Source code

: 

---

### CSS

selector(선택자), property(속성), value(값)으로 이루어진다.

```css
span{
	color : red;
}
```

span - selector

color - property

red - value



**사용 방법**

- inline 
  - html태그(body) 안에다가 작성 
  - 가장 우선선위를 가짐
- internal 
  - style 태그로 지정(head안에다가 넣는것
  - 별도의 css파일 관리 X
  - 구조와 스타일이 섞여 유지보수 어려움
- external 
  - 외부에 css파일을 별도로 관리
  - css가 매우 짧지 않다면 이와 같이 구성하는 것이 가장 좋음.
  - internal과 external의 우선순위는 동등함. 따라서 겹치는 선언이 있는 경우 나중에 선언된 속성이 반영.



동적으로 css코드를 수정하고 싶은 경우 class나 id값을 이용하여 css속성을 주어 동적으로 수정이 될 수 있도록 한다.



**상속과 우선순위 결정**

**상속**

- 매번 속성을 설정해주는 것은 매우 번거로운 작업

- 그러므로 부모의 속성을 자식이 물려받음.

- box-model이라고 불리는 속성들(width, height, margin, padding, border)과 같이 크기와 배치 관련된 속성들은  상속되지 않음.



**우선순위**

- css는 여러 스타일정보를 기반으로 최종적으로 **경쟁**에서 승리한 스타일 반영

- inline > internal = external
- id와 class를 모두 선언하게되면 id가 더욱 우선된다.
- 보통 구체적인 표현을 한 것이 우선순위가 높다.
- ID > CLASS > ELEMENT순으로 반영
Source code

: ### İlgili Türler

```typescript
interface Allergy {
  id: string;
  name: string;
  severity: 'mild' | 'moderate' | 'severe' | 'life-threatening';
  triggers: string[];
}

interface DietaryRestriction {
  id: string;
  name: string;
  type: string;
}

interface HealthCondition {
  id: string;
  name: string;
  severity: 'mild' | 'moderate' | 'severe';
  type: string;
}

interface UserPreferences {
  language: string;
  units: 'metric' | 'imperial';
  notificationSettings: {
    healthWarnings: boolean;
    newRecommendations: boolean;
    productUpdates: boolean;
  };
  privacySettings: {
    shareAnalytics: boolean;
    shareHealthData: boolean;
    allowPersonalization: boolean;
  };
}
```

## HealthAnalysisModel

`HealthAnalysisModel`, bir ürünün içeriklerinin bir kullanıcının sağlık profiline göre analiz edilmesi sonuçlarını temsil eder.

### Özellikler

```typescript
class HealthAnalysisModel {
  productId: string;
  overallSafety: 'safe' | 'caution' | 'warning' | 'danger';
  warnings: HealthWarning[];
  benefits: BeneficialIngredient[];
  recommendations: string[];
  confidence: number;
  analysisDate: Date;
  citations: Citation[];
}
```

Task requirements:
Transcribe the lines above precisely, keeping each one unchanged.

Response:
Source code

: 

---

### CSS

selector(선택자), property(속성), value(값)으로 이루어진다.

```css
span{
	color : red;
}
```

span - selector

color - property

red - value



**사용 방법**

- inline 
  - html태그(body) 안에다가 작성 
  - 가장 우선선위를 가짐
- internal 
  - style 태그로 지정(head안에다가 넣는것
  - 별도의 css파일 관리 X
  - 구조와 스타일이 섞여 유지보수 어려움
- external 
  - 외부에 css파일을 별도로 관리
  - css가 매우 짧지 않다면 이와 같이 구성하는 것이 가장 좋음.
  - internal과 external의 우선순위는 동등함. 따라서 겹치는 선언이 있는 경우 나중에 선언된 속성이 반영.



동적으로 css코드를 수정하고 싶은 경우 class나 id값을 이용하여 css속성을 주어 동적으로 수정이 될 수 있도록 한다.



**상속과 우선순위 결정**

**상속**

- 매번 속성을 설정해주는 것은 매우 번거로운 작업

- 그러므로 부모의 속성을 자식이 물려받음.

- box-model이라고 불리는 속성들(width, height, margin, padding, border)과 같이 크기와 배치 관련된 속성들은  상속되지 않음.



**우선순위**

- css는 여러 스타일정보를 기반으로 최종적으로 **경쟁**에서 승리한 스타일 반영

- inline > internal = external
- id와 class를 모두 선언하게되면 id가 더욱 우선된다.
- 보통 구체적인 표현을 한 것이 우선순위가 높다.
- ID > CLASS > ELEMENT순으로 반영
Source code

: ### İlgili Türler

```typescript
interface Allergy {
  id: string;
  name: string;
  severity: 'mild' | 'moderate' | 'severe' | 'life-threatening';
  triggers: string[];
}

interface DietaryRestriction {
  id: string;
  name: string;
  type: string;
}

interface HealthCondition {
  id: string;
  name: string;
  severity: 'mild' | 'moderate' | 'severe';
  type: string;
}

interface UserPreferences {
  language: string;
  units: 'metric' | 'imperial';
  notificationSettings: {
    healthWarnings: boolean;
    newRecommendations: boolean;
    productUpdates: boolean;
  };
  privacySettings: {
    shareAnalytics: boolean;
    shareHealthData: boolean;
    allowPersonalization: boolean;
  };
}
```

## HealthAnalysisModel

`HealthAnalysisModel`, bir ürünün içeriklerinin bir kullanıcının sağlık profiline göre analiz edilmesi sonuçlarını temsil eder.

### Özellikler

```typescript
class HealthAnalysisModel {
  productId: string;
  overallSafety: 'safe' | 'caution' | 'warning' | 'danger';
  warnings: HealthWarning[];
  benefits: BeneficialIngredient[];
  recommendations: string[];
  confidence: number;
  analysisDate: Date;
  citations: Citation[];
}
```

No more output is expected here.